A Comissão de Viação e Transportes da Câmara dos Deputados aprovou ontem, requerimento 57/2026, de autoria do deputado federal Beto Preto (PSD), que cria uma Subcomissão Especial destinada a acompanhar o encerramento da concessão ferroviária da Malha Sul. A vitória parlamentar chega em um momento crítico: o contrato firmado em 1997 com a Rumo Logística se encerra em fevereiro de 2027 e, até agora, o país ainda não tem um plano definitivo para o que vem depois.
A Malha Sul é uma das mais importantes estruturas logísticas do Brasil. São 7.223 quilômetros de ferrovia que cortam o Paraná, Santa Catarina, Rio Grande do Sul e São Paulo, conectando áreas produtivas aos principais portos de exportação. Para Beto Preto, a ausência de um planejamento claro para esse ativo estratégico é inadmissível.
“Estamos a menos de um ano do fim de uma concessão que envolve mais de sete mil quilômetros de ferrovia e bilhões de reais em infraestrutura pública, e o país ainda não sabe o que vai acontecer depois. Isso não é aceitável”, afirmou o deputado.

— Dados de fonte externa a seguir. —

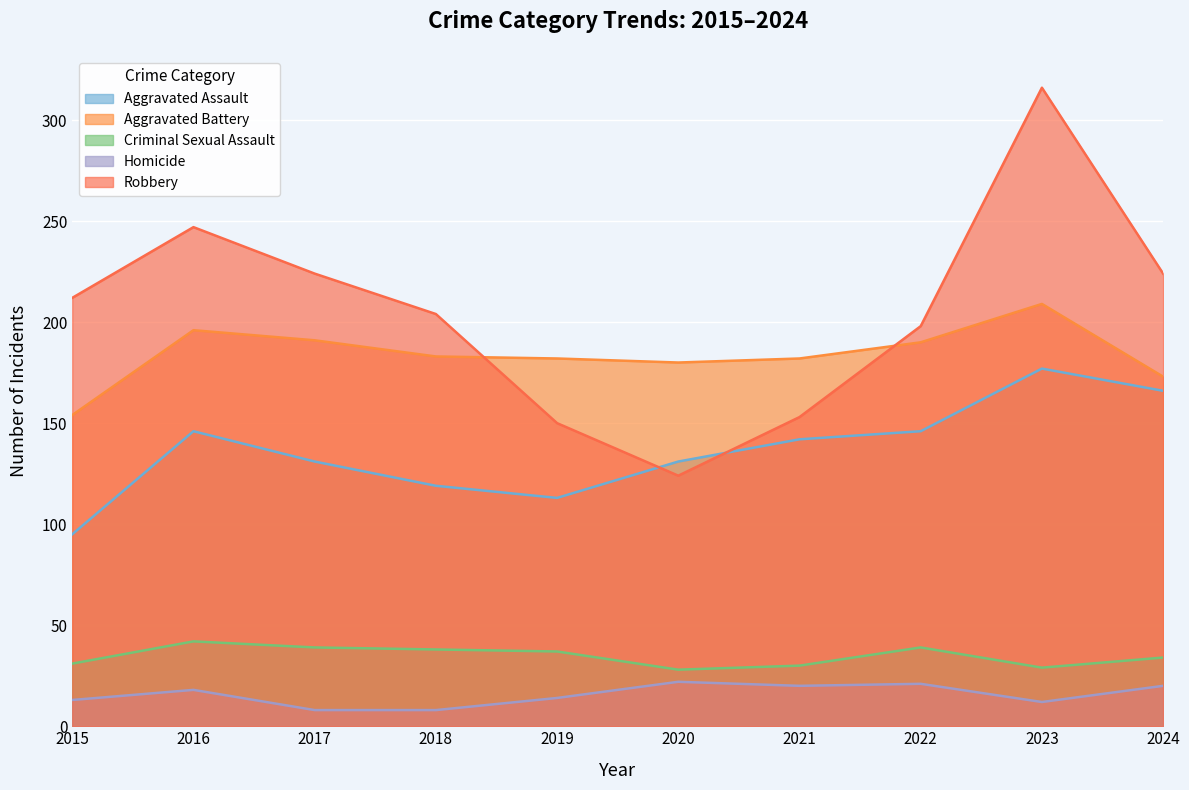

What value does the Aggravated Battery series have at 2023, to the nearest 5?

210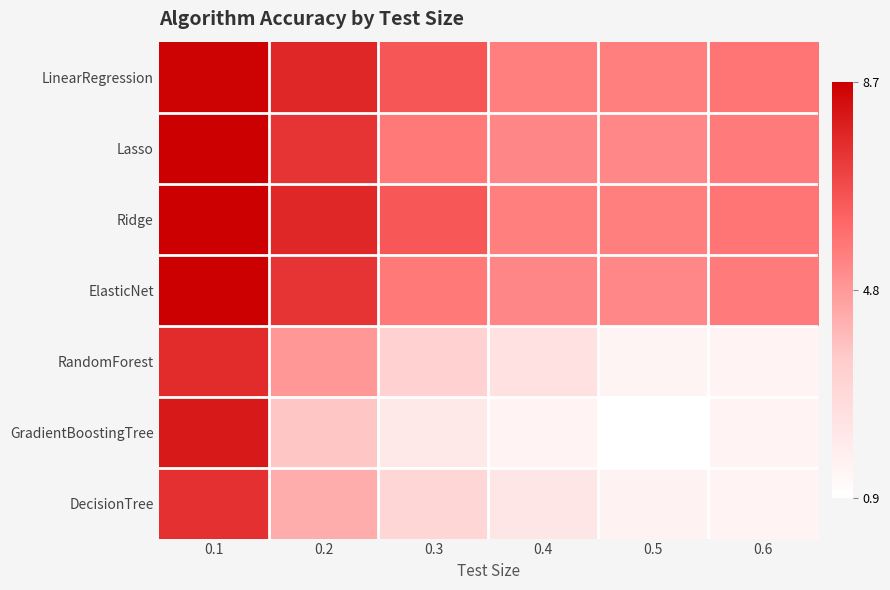

At how many categories does at least one series exceed 1?

6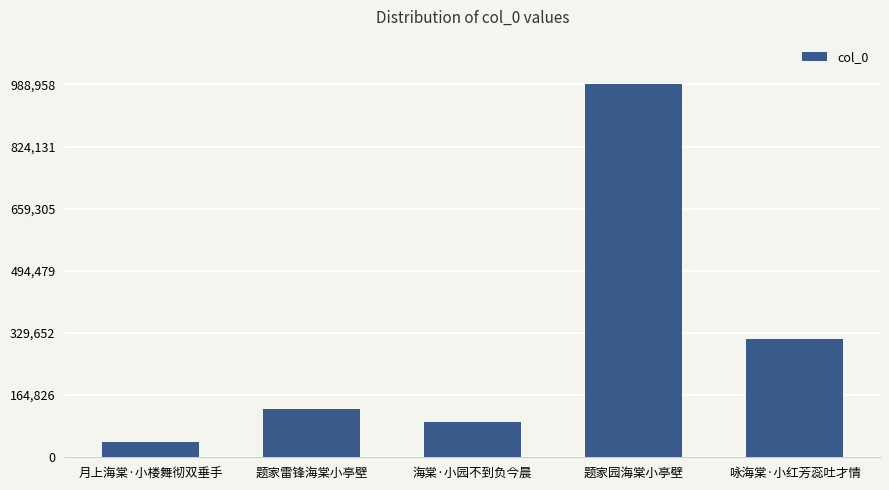

Reading right to left, transcribe all the data shown in this chart.

312577	988958	92245	127660	41797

O cenário é agravado por um passivo de mais de R$ 2 bilhões em trechos que precisam de recuperação e por denúncias de que a concessionária estaria retirando trilhos do Rio Grande do Sul para uso em outros estados — situação que já motivou intervenção do Ministério Público Federal, que recomendou a paralisação imediata dessas remoções. O governo federal, por sua vez, anunciou um plano de fatiamento da malha em três corredores logísticos, com leilões previstos para o final de 2026. A proposta, no entanto, enfrenta resistência dos estados do Sul, que temem a falta de interessados em determinados trechos e problemas de integração entre diferentes operadoras.
A Subcomissão terá poderes para realizar audiências públicas, diligências técnicas e convocar representantes da ANTT, do Ministério dos Transportes, dos governos estaduais, das concessionárias e dos trabalhadores do setor ferroviário.
“A criação desta Subcomissão é o Parlamento cumprindo seu papel. Não podemos ficar assistindo de camarote enquanto uma decisão dessa magnitude é tomada sem o devido debate público, sem transparência e sem a participação dos estados e da sociedade”, declarou o parlamentar.
O deputado também destacou a dimensão econômica e ambiental do tema. O transporte ferroviário custa, em média, 30% menos que o rodoviário, e uma composição de cem vagões substitui 150 caminhões nas estradas, com emissão de 80% menos carbono.
“O Brasil não pode se dar ao luxo de tratar temas dessa magnitude apenas de forma reativa. Ferrovia não se reconstrói da noite para o dia. É preciso planejamento, acompanhamento e responsabilidade institucional — e é exatamente isso que esta Subcomissão vai garantir”, concluiu Beto Preto.
Deputado destaca na Câmara campus do IFPR
O deputado Beto Preto destacou, anteontem à noite, na Câmara dos Deputados, a importância da implantação de um campus avançado do Instituto Federal do Paraná (IFPR) em Apucarana. A proposta, articulada junto à Associação Comercial, Industrial e de Serviços de Apucarana (ACIA), Conecta, lideranças locais, empresários e a reitoria do IFPR, busca ampliar o acesso ao ensino técnico e tecnológico na região do Vale do Ivaí.
Durante o pronunciamento, Beto Preto afirmou que o projeto representa um investimento estratégico.
“Trazer o IFPR para Apucarana é pensar no futuro da nossa juventude e na competitividade do município. Precisamos transformar articulações em oportunidades reais para a população”, afirmou o deputado.
A proposta inicial prevê a implantação de um Centro de Referência do IFPR, modelo que permitirá o início das atividades acadêmicas de forma estruturada e planejada, com perspectiva de expansão futura para um campus completo.
“Muitos jovens acabam deixando o sonho da qualificação profissional de lado por falta de oportunidade. Os Institutos Federais mudam realidades, aproximam o ensino do mercado de trabalho e fortalecem a economia regional”, destacou.
O deputado ainda ressaltou a mobilização da sociedade civil e do setor produtivo em defesa da proposta, envolvendo representantes da Acia, Sebrae, educadores e lideranças regionais.